While the rate changes mean a substantial increase in the anticipated revenue for the water and wastewater funds, that additional money won’t accumulate until residents have paid the increased rates for some time. Until then, Lampi’s departments have to work with what is available and try to keep up with the Department of Public Works paving schedule.
“Over the last several months I’ve been given conflicting instruction on how to proceed with underground utilities. On one hand I’m told, ‘get everything done before we pave.’ On the other hand I’m told, ‘let ’em pave and don’t worry about your stuff underneath it,'” Lampi told the council Monday.
While DPW has worked to pave projects where water and wastewater infrastructure work was not necessary, Lampi said the list of projects that fit that criteria has grown short.
Two key projects planned for the summer are 5th Avenue South and Sheridan Road, which require both paving and infrastructure work.
On 5th Avenue South, 26 services need to be connected with 40 feet of piping and one full block of two-inch galvanized service line needs to be removed.
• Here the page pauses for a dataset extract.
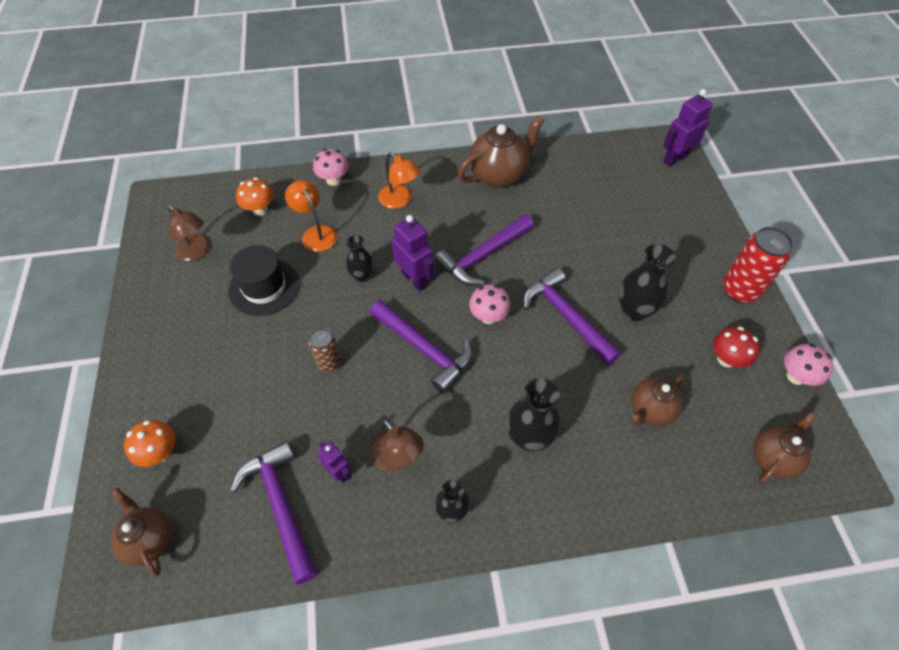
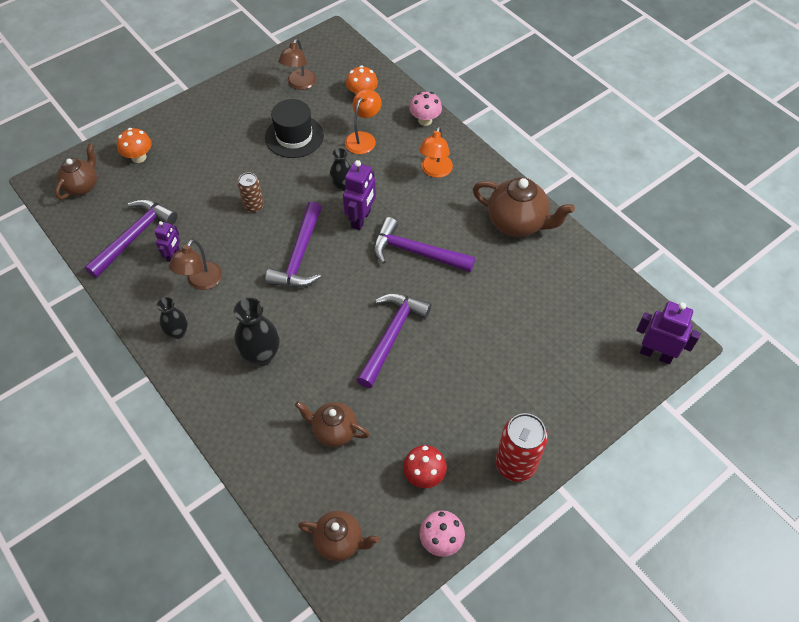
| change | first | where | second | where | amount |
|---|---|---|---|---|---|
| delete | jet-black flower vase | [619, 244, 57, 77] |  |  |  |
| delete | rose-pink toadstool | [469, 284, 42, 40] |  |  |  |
The project will cost somewhere between $125,000 and $195,000 and requires at least two months of labor.
On Sheridan Road, 21 services need to be replaced at a cost of $84,000 to $136,000. The project is expected to take a month to complete, excluding any roadwork.
No contractor has been lined up for either project. Depending on cost and contractor availability, the projects may be the responsibility of city crews.
Regardless of who ends up doing the work, between securing funding, labor, and getting council approval for projects, Lampi said the departments are struggling to keep up with DPW’s paving schedule.
“Either tell me, the water plant, not to be concerned with underground infrastructure this year so that I can breathe a little easier; ask DPW to slow down or cease and desist where there’s underground issues and wait a year or so so I can catch up; or instruct me to do all the work at any costs by any means to get this work done this summer,” Lampi told the council.
Both the 5th Avenue South and Sheridan Road projects are on the agenda for the council’s next regular meeting, Thursday at 7 p.m. At that time, the council will vote whether or not to approve the hiring and retention of contractors for the work.
Water and wastewater weren’t the only utilities discussed Monday. The council approved the ordinance increasing electric rates from $.0957 per KWH for a residential customer to $.0963 per KWH. Commercial customers rates also increased to $0.9010 per KWH from $0.8925 per KWH.
In addition to the rate increases, the council approved entering into a contract with McLean Engineering of Moultrie, Ga., which will assist the city with complying with the Small Wireless Communications Facilities Deployment Act, at a cost not to exceed $5,000. Part of the requirements of the act are to determine pole rental rates for telecommunication companies that use city electric poles for supports.
“It’s a very strange thing that this got pushed through in a round about way giving the FCC authority over power utilities,” said Electric Department Superintendent Mike Furmanski of the new law.
Up until this point, the city has charged roughly $14.40 per pole. Furmanski expects the new law and the formula used for calculating pole rental fees to lower the rental rates.
“If we didn’t disapprove (the law) or discourage it, we should have because this is a screw job,” said Furmanski, who noted the rental fees have been used to replace poles throughout the city.
In other business, the council tabled a planned discussion of the city clerk and assistant assessor evaluations to the regular meeting set for Thursday.